My belief is that I would be best suited for the 57 trad across the board...but if, for example, a later model C50 ('08 - '10) showed up somewhere with low miles in primo condition I might be tempted to look at a 54s frame. It might be a smidge larger than I'd like ideally, but I could do it given my riding style and proportions. The HT=165 compared to the 158 on the 57 trad (which would be good), and the ETT=563 cf. 557. The 52s would be a smidge too cramped for my liking with a very short HT=153 and short ETT=550. So for ALL the C50's I think this sizing would be accurate unless I've miscalculated.

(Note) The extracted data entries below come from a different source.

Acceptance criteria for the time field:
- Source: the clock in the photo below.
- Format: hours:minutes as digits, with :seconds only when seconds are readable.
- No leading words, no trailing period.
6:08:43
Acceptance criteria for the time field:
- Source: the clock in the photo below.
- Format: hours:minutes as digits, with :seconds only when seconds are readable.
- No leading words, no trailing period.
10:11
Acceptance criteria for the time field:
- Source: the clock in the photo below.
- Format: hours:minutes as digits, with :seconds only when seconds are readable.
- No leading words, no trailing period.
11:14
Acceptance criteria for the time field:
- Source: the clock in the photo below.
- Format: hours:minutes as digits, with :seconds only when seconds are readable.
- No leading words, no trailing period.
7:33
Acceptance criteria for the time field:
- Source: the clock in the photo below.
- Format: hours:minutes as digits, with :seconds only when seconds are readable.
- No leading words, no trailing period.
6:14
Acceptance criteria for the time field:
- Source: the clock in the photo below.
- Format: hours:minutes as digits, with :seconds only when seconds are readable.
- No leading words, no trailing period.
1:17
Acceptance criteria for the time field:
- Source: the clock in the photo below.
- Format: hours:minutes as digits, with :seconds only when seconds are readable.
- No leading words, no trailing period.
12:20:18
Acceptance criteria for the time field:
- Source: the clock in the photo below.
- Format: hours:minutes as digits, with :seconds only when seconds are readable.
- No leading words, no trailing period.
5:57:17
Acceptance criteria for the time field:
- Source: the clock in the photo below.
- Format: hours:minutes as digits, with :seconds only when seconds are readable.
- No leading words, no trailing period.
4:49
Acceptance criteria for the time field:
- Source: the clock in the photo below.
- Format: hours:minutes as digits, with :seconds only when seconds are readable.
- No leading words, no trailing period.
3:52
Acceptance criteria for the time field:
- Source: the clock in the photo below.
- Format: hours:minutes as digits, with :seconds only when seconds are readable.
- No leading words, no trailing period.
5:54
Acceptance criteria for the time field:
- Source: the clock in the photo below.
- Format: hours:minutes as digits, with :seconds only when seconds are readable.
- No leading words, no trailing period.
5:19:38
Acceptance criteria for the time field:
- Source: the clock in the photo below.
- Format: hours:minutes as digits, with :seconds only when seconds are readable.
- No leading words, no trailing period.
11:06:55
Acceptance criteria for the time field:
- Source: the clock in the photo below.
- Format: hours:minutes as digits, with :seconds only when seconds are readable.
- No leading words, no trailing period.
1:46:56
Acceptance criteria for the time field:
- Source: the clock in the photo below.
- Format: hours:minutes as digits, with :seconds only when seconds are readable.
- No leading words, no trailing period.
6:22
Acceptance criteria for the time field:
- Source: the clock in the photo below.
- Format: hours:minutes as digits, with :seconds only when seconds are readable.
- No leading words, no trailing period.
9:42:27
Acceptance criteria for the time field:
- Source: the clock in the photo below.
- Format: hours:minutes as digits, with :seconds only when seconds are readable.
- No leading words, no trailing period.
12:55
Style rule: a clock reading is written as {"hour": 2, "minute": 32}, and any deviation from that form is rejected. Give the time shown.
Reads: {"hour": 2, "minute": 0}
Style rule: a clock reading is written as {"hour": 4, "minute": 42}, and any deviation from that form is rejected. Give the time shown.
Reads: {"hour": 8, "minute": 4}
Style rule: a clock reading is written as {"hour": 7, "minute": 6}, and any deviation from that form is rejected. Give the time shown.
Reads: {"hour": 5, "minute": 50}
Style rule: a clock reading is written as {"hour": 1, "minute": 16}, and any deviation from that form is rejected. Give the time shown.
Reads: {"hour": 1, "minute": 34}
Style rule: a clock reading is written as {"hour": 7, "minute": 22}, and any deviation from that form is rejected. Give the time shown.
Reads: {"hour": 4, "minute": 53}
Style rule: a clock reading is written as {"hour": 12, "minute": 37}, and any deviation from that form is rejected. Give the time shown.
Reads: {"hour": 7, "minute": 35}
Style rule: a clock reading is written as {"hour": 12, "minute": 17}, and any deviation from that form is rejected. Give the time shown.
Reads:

However, for an EPS (and a C59 also I think) everything changes...My newer charts show that I would be OK with a 52s possibly. This could be the case since the HT=161 and WB=1000...slightly longer WB (not much) but taller HT. The 54s on the EPS shows HT=177 and WB=1005 with ETT=565 (maybe too much now on the ETT length). So the 54s now seems to be lengthening out...HT, ETT, WB. I might actually be a better fit with the 52s, but only on the EPS/C59. I would still lean towards the 54s on the C50.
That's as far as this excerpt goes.